Pivoting from the campus to online and hybrid modes: different does not mean inferior it is a change in expectation, ways of think and ways of practice.

Will Naylor & Selva Pankaj – Regent College London

Student engagement in online learning – Regent College has done some recent research based on focus groups (although not much else was said about the research methodology)

Results:

STUDENTS:

How are students accessing the course? 29% using phones – 57% using laptops – 8% tablets.

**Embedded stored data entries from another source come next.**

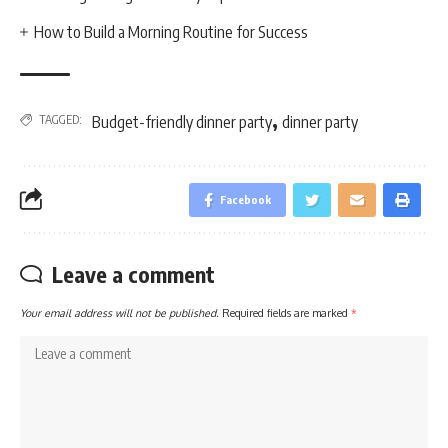
How to Build a Morning Routine for Success
,
TAGGED:
Budget-friendly dinner party
dinner party
Facebook
Leave a comment
Your email address will not be published.
Required fields are marked
*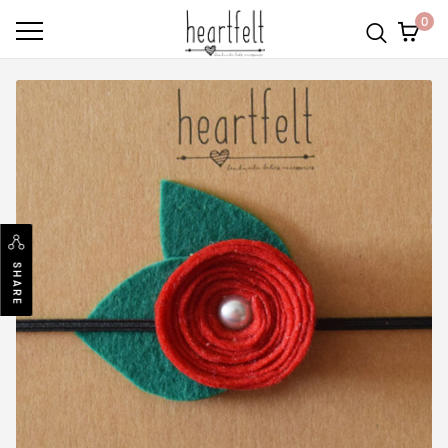
0
SHARE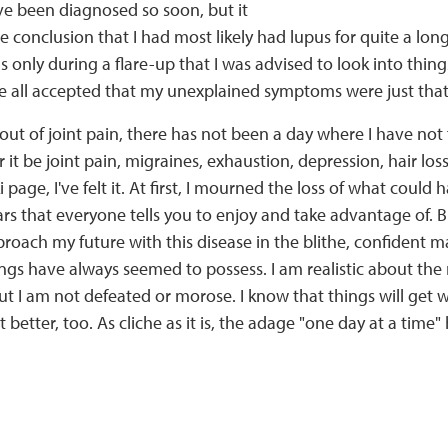
ve been diagnosed so soon, but it
e conclusion that I had most likely had lupus for quite a lon
s only during a flare-up that I was advised to look into thin
 all accepted that my unexplained symptoms were just that
bout of joint pain, there has not been a day where I have not 
 it be joint pain, migraines, exhaustion, depression, hair lo
i page, I've felt it. At first, I mourned the loss of what could
ars that everyone tells you to enjoy and take advantage of. B
roach my future with this disease in the blithe, confident 
s have always seemed to possess. I am realistic about the m
 but I am not defeated or morose. I know that things will get 
 better, too. As cliche as it is, the adage "one day at a time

What were students doing during the session? 33% messaging classmates – 24% on social media – 16% messaging non-classmates- 9% playing with pets.

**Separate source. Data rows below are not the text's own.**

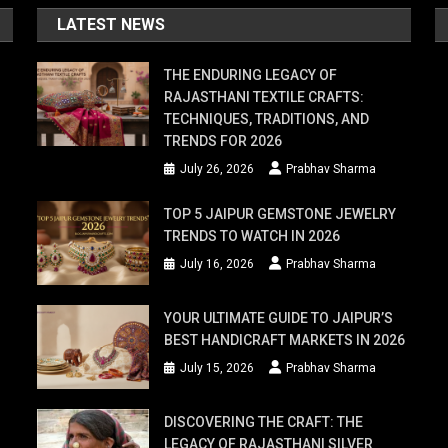
LATEST NEWS
THE ENDURING LEGACY OF
RAJASTHANI TEXTILE CRAFTS:
TECHNIQUES, TRADITIONS, AND
TRENDS FOR 2026
July 26, 2026
Prabhav Sharma
TOP 5 JAIPUR GEMSTONE JEWELRY
TRENDS TO WATCH IN 2026
July 16, 2026
Prabhav Sharma
YOUR ULTIMATE GUIDE TO JAIPUR’S
BEST HANDICRAFT MARKETS IN 2026
July 15, 2026
Prabhav Sharma
DISCOVERING THE CRAFT: THE
LEGACY OF RAJASTHANI SILVER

What can your tutor do to help? 90% Make everyone feel positive and emotionally comfortable before the start – 93% summarise the key points 94% give a clear introduction at the start at what will be covered.

What aspects of online delivery they enjoyed the most – domestic comfort- Interactivity and some individual tutors – Barriers: Poor quality connections and devise problems – Personality differences in student engagement – High anxiety students find online learning more difficult (which maybe contradicts other research).

STAFF:

Best ways to support learning: top 3 answers – 1.Summarise the key points at the end of the session. 2. Give clear instructions at the start 3. Make everyone feel positive and emotionally comfortable before the start – revealed a high correlation between what the staff and students thought.

Recommendations

  1. Make sure staff give clear instructions, summarise main points, make students feel comfortable at start of session.
  2. Modify module feedback forms to incorporate questions on digital delivery
  3. Advise against poor practice eg. Using smartphones in webinars
  4. Make assessment of students’ digital skills a core part of induction
  5. Highlight awareness of individual differences and the general dividend of inclusiveness
  6. Produce a ‘student guide to digital learning’

Some overall takeaways:

  • Cultural change is really import, how do we change the culture of the institution? – several presenters mentioned this but didn’t really have time to explore this in detail.
  • People not just technology is key – having the right people in place and working together is very important. Also, providing support especially for teaching staff is important as we move to online modes of delivery.
  • Student feedback stresses the importance of providing emotional support, clear instructions and overall summaries of sessions.